Weitz Group @ Georgia Tech Theoretical Ecology and Quantitative Biology

Slicing through "Big Data'': dimension reduction methods applied to metagenomic data (J. Math. Biol, 2012)

Posted by jsweitz

The New York Times recently covered the ascent of the era of Big Data. However, interpreting Big Data in a way that is both intuitive and retains key information is a challenge. This challenge is particularly acute in the study of environmental sequence data, i.e., "metagenomics". Joshua Weitz collaborated with Xingpeng Jiang and Jonathan Dushoff to develop a dimension reduction approach to analyzing the geographic distribution of microbes. The method is based on novel extensions of non-negative matrix factorization (NMF). The manuscript, A non-negative matrix factorization framework for identifying modular patterns in metagenomic profile data was just published in a special issue of the Journal of Mathematical Biology in honor of Simon Levin's 70th birthday.

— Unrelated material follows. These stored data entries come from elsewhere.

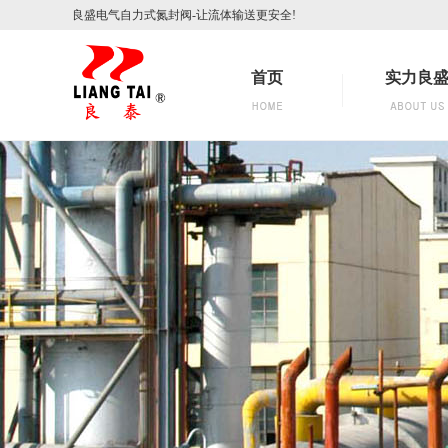
良盛电气自力式氮封阀-让流体输送更安全!
首页
实力良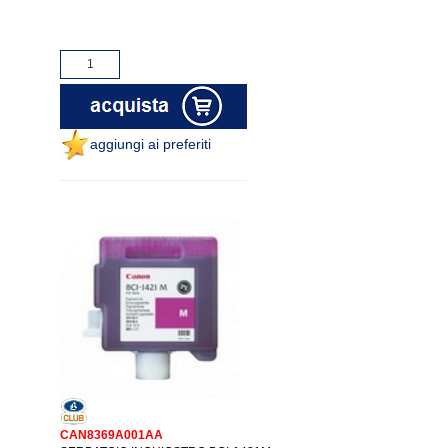
aggiungi ai preferiti
CAN8369A001AA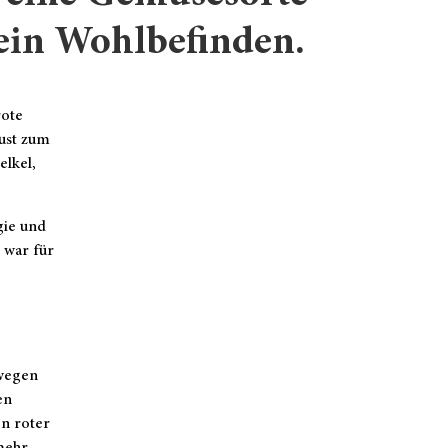
mein Wohlbefinden.
rote
Lust zum
elkel,
gie und
 war für
 wegen
en
on roter
mehr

In this paper, we utilized NMF to describe taxonomic profile matrices into the product of lower-dimensional positive-valued matrices. These matrices enable an intuitive and informative view of the biogeography of microbial taxa. We are currently working on extensions of these ideas as applied to the distribution of microbial function, in collaboration with Morgan Langille, Russell Neches, Marie Elliott, Jonathan Eisen and Simon Levin.